Style & Fashion

New York Fashion Week

Inside Marc Jacobs’ very late, but very fabulous, NYFW show

The Daily Beast

September 12, 2018

Some people left, and others wondered if he was deliberately trying to steal Rihanna’s thunder as she presented her NYFW show in Brooklyn. Whatever, Marc Jacobs brought the drama.

Marc Jacobs starts on time, very on time. In February, Cardi B held things up for mere seconds and it felt scandalous, as she made her way, glacially slowly as watches were tapped, to her front-row seat.

On Wednesday night, at the Park Avenue Armory, the show started 1 hour and 26 minutes late. Most people stayed, some people left, including one person who said she had a plane to catch to London. Fashion, darling.

Before arrival, guests had been warned of a half-hour delay, and so turned up at 6.30pm. And then time stretched ever further.

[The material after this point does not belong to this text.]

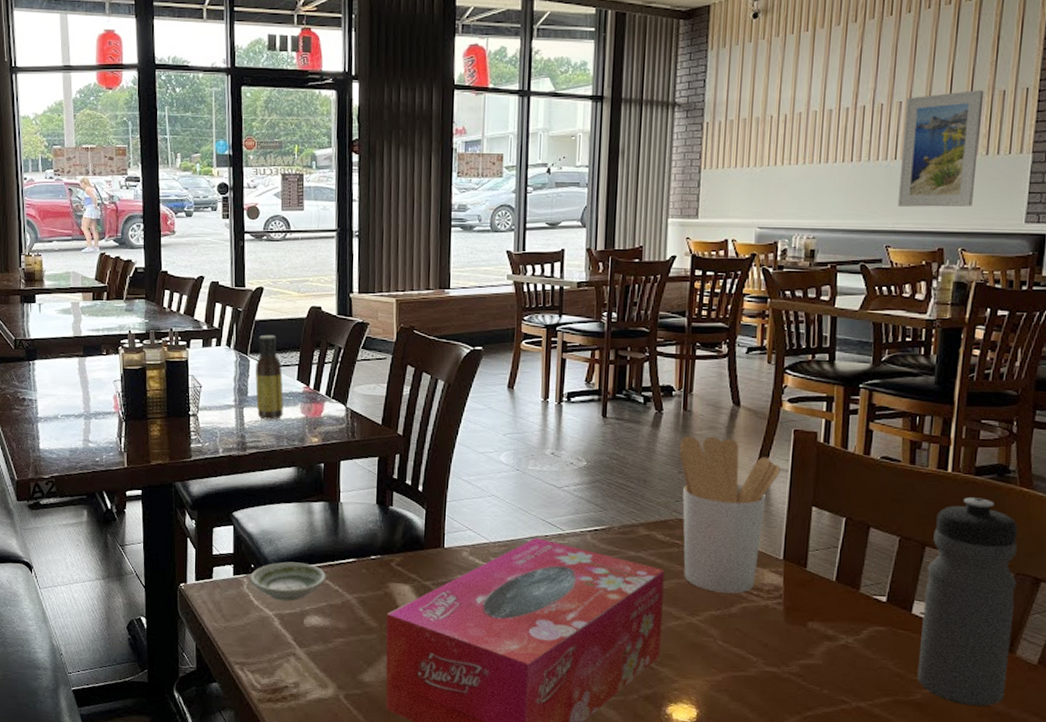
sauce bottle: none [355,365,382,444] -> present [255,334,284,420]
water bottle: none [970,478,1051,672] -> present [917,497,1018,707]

The celebrities there­—Nicki Minaj and Emily Ratajkowski among them—stayed true to Jacobs, though one felt sorry for the person next to Minaj, whose fabulous dress needed multiple seats to itself and whose contretemps with Cardi B constituted one of Fashion Week’s most extreme storylines.

At 1 hour and 24 minutes, Anna Wintour­­, the most powerful person in fashion and who is obviously much busier than anyone else and certainly more important, was seen being guided back to her seat by security.

“I can see my seat, it’s just through there,” she said. If she was making a break for the border, it had been scotched by the chic men in black suits.

As yet it is a mystery why this epic lateness occurred.

Most likely, it was something with the outfits, which turned out to be madly elaborate and beautiful. A stitch coming loose in any of these amazing constructions would have made for a last-minute sewing nightmare. Maybe multiple ones came apart at the delicate seams. Show officials paced the runway silently, but not frantically, for nearly an hour and a half. (The Daily Beast reached out to a Marc Jacobs representative for comment and will update this article if it is forthcoming.)

It may, as some online fashion wags have posited, been a power play. Traditionally, Jacobs has the last show slot at Fashion Week. The prompt start time is a brief corrective to the shows that start 20 minutes after their advertised start times.

But on Wednesday night Jacobs was not closing out New York Fashion Week. He has big-name competition in Rihanna, whose Fenty show in Brooklyn was due to start at 7.30 p.m. Was he trying to steal her thunder? Some guests left to attend her show. It wasn’t a mass exodus, but it was noticeable.

Are Jacobs and Rihanna the Bethenny and Carole of The Real Fashion Designers of New York?

Theirs are actually not the latest shows on Wednesday night; the label truly closing out NYFW is Barragán (a Daily Beast favorite), which started at 8 p.m.

The irony of the drama? The outfits were a dream, a crazed fever dream, but beautiful and inventive. If you waited it out, you were rewarded: It was Valley of the Dolls meets London’s Blitz club of the 1980s where dressing up was deadly serious play.

If you liked Bubble’s demented costuming in Absolutely Fabulous, then this was the show for you: materials, shapes, drapes, and contours in clashing, mad-science symphony: fashion as performance art.

There were ruffles, and ruffles within ruffles in frocks that were less frocks than constructions. At the start, you saw the most giant versions on lapels of those Carrie Bradshaw oversized silk flowers that started turning up on every outfit in Season 3 of Sex and the City. The explosion of pastels was as if Barbara Cartland’s wardrobe had been raided, and elaborated upon, with glittering sheen and pinking shears.

Soon we were into shiny pink dresses with whole necks and arms buried under ruffles, like a firework had been placed in a nest of meringues.

A vibrant yellow mackintosh with latex headscarf reminded me of Princess Margaret taking a colorful walk in some ’60s rain.

Even fitted evening dresses, like a pink and orange-studded number, came with feathers flying from a cascading structural waterfall on the top half and around the hips. A coat dress in blue was a puffball of fabric and feathers; the pants stayed high-waisted while the oversize rosettes (sometimes attached to the waist) and whirls become more enveloping and outrageous.

A 1980s harlequin appeared with a tuxedo jacket and trousers in partitioned blue, yellow, and light orange, with black lapels. Further examples of brightly colored masculine tailoring came with shoulder pads, and delightful compact boaters, with dainty sprigs of netting, by Stephen Jones.

One of the most beautiful looks came in a soft yellow: whirl upon whirl of the material made up the bodice, with a slinky, shiny dress below.

At the end, Jacobs, in black and white spotted shirt, took a brief bow and, at just after 7.30 p.m., six minutes after the show began, it ended—an hour and a half after it should have. But, so what? Fashion Week had come to a suitably dramatic end, especially for all those hailing cabs and Ubers for the ride down to Brooklyn next for Rihanna.

As one woman said on her way out, “Wow, OK, after all that waiting that was worth it.” And it absolutely, fabulously, was.